## TEXT
2. Leadership: Roles, goals and responsibilities
As stated by many management experts it all begins and ends with leadership. Leadership is responsible for the ultimate success of any program and needs to establish:

  • The vision for the organization.
  • The ownership and strategy.
  • The governance for the effort.
  • The capabilities for the people and the processes.
  • The goals and measures for the organization.

Often, leaders aren’t given the tools or resources they need to be successful. Most modern programs use champions or sponsors to help drive the program throughout the organization. The problem is that champions or sponsors often have the least amount of training and are usually the busiest people. There are often multiple layers of management between the OpEx professional leading a project and the champion who is responsible for overseeing the effort. Begin with a three to five-year vision of how process improvement will be ingrained into the organization.

After you define the phases of your deployment plan, establish the leadership goals you will use to drive the appropriate behavior. If there are multiple layers of management between the champion and the person leading an improvement project, ensure people in those layers have attended some level of training and own partial responsibility (goals) for the success of projects in their area.

Trying to understand the savings benefit or cost improvement potential is very challenging. Unit costs or financial impacts are not always clear or easy to calculate. Engage finance as the gatekeeper for financial information and have them own partial responsibility for success at the program level. Also, internal drivers of external customer satisfaction are often challenging to determine. Identify the top internal indicators that lead to customer satisfaction or dissatisfaction and assign them to the different leaders in your organization.

Finally, establish criteria for employee selection for training that is consistent with the organization’s culture and is supported by HR. Ensure that there is management support for the employee’s success. The truly successful organization is one that has a common language for understanding their critical business problems, and a standard process for improving their business processes to meet their customer and shareholder needs.

3. Processes: A must to understand
Everything we do is a process. Organizations are structured networks of processes operated and executed by people. Continuous improvement begins with understanding your current processes and establishing a vision for what those processes could be in the future. The definition of process management is the systematic use of quality management principles and tools to manage a process, seeking to achieve a world-class level of performance. While most OpEx deployments begin with a focus on improvement projects, eventually those involved in the deployments must ask, “Are we working on the right thing?”

To answer that question, start by focusing on processes that have the greatest impact on the customer. Whether you call this a value stream as in lean, or a core process as in BPM, or the critical-to-quality drivers of voice of the customer, they should lead you to the same destination: your business processes architecture.

The following is a partial list of questions to ask about processes architecture:

  • What are our core processes, enabling processes and management processes?
  • Do we know what customers expect of them?
  • Has a transformation vision been established for each process?
  • What is the benefit we can achieve from understanding our processes?

## RAW DATA
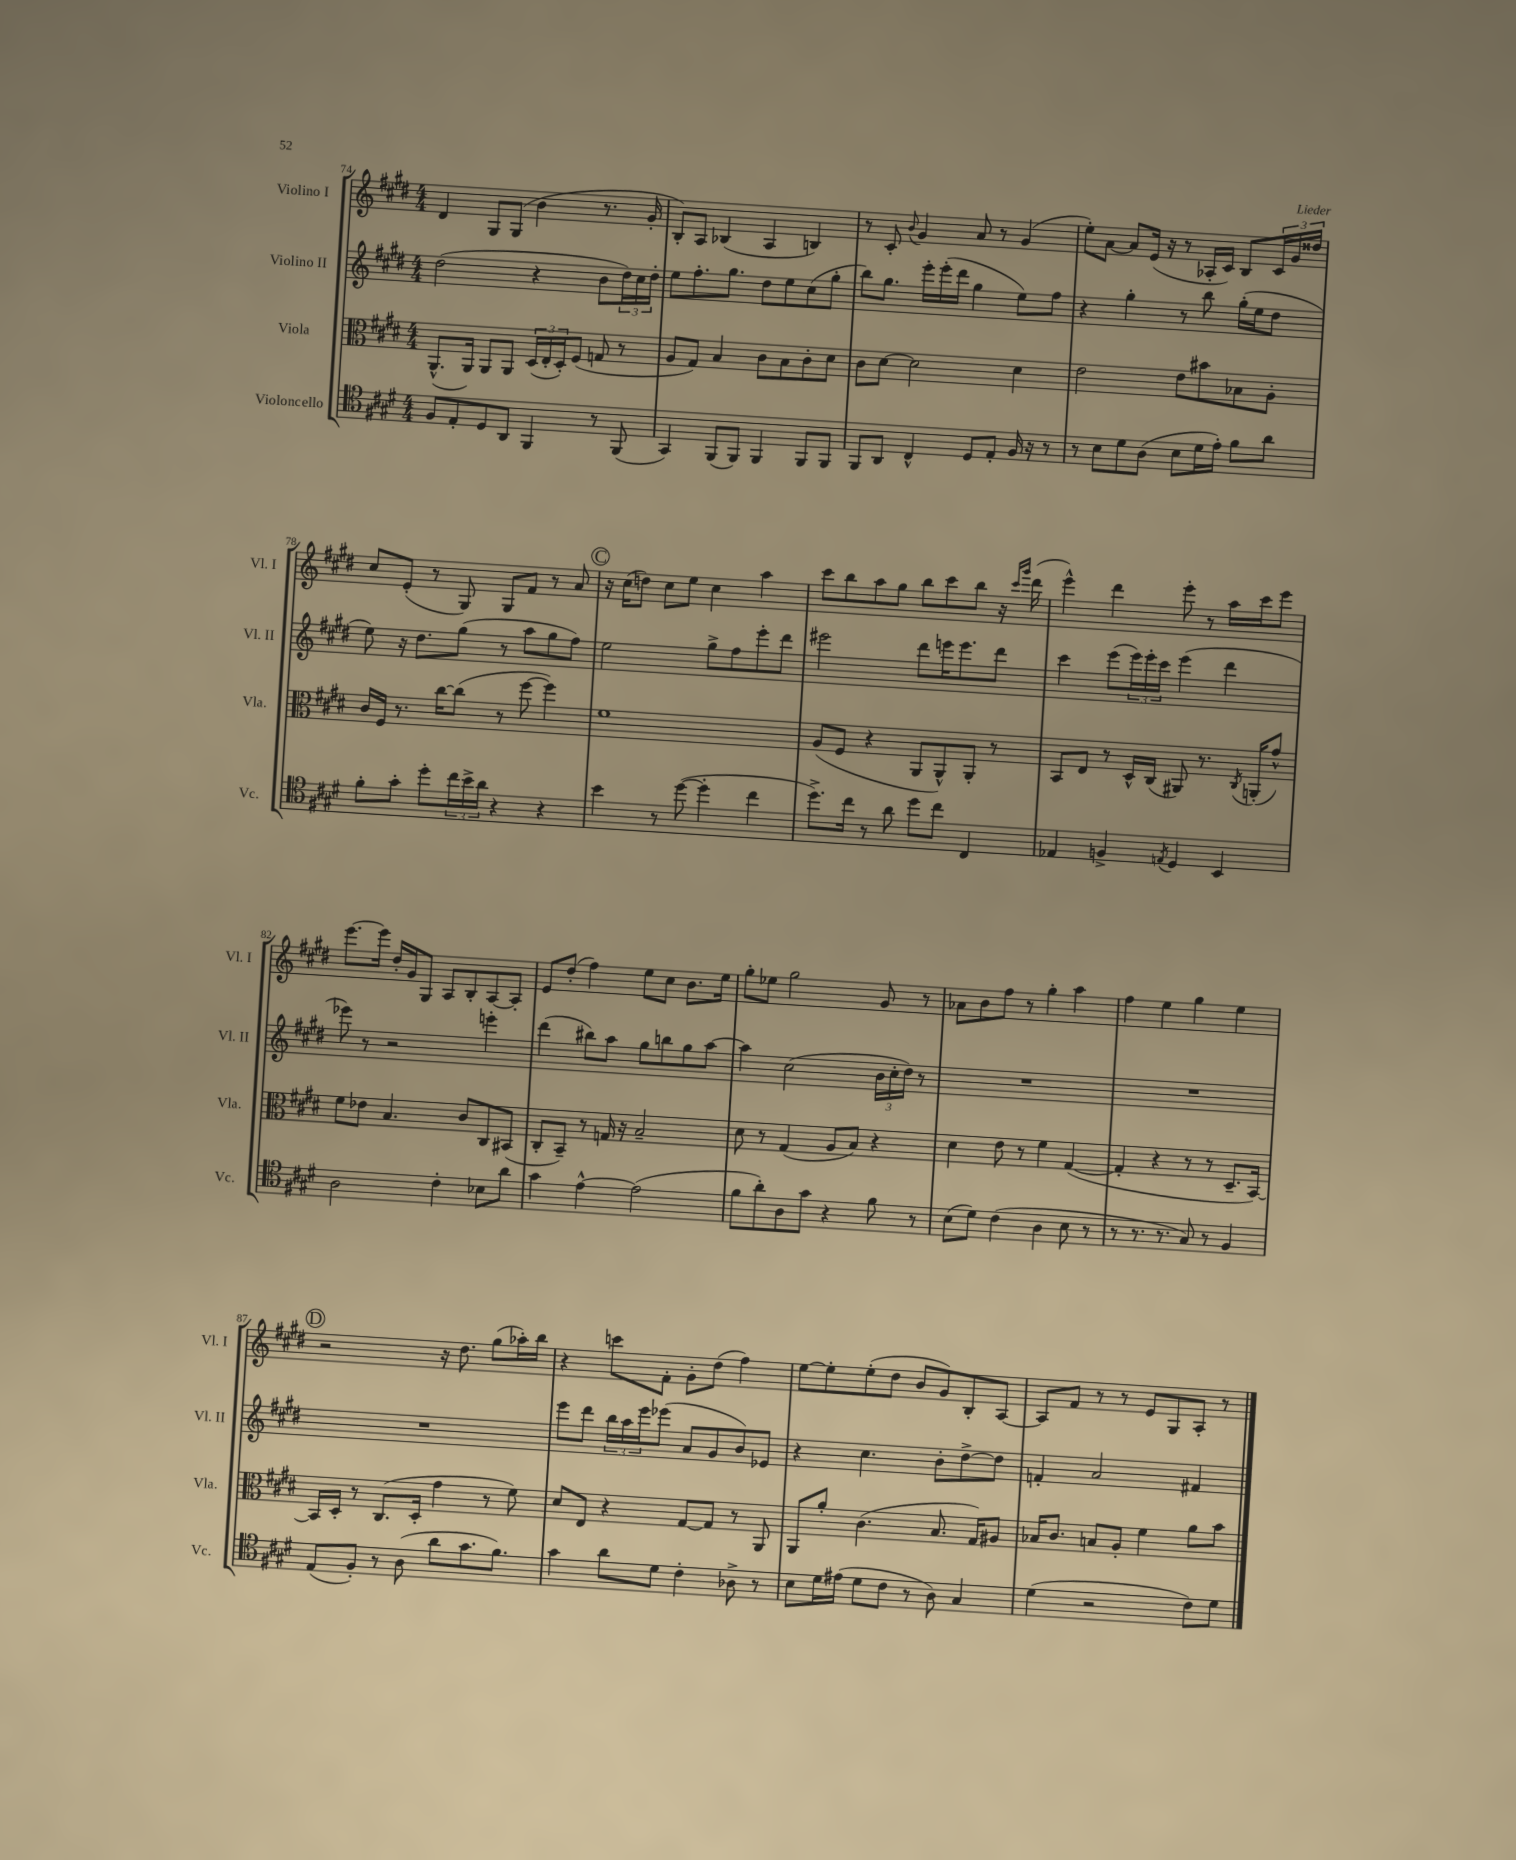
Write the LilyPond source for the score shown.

## WHAT IS ASKED
• a. Answer these questions from the text on leadership and processes:
(i) Which group should be engaged as the gatekeeper for financial information?
(ii) How many years should the initial vision of process improvement cover?
(iii) What question must those involved in OpEx deployments eventually ask?
• b. Extract from the text on leadership and processes the part that opens with the words containing "The following is" and closes with "for each process?".
The listing has no connection to the text on leadership and processes.

## RESULTS IN ORDER
• a.
(i) Finance.
(ii) Three to five years.
(iii) "Are we working on the right thing?"

• b.
The following is a partial list of questions to ask about processes architecture:

  • What are our core processes, enabling processes and management processes?
  • Do we know what customers expect of them?
  • Has a transformation vision been established for each process?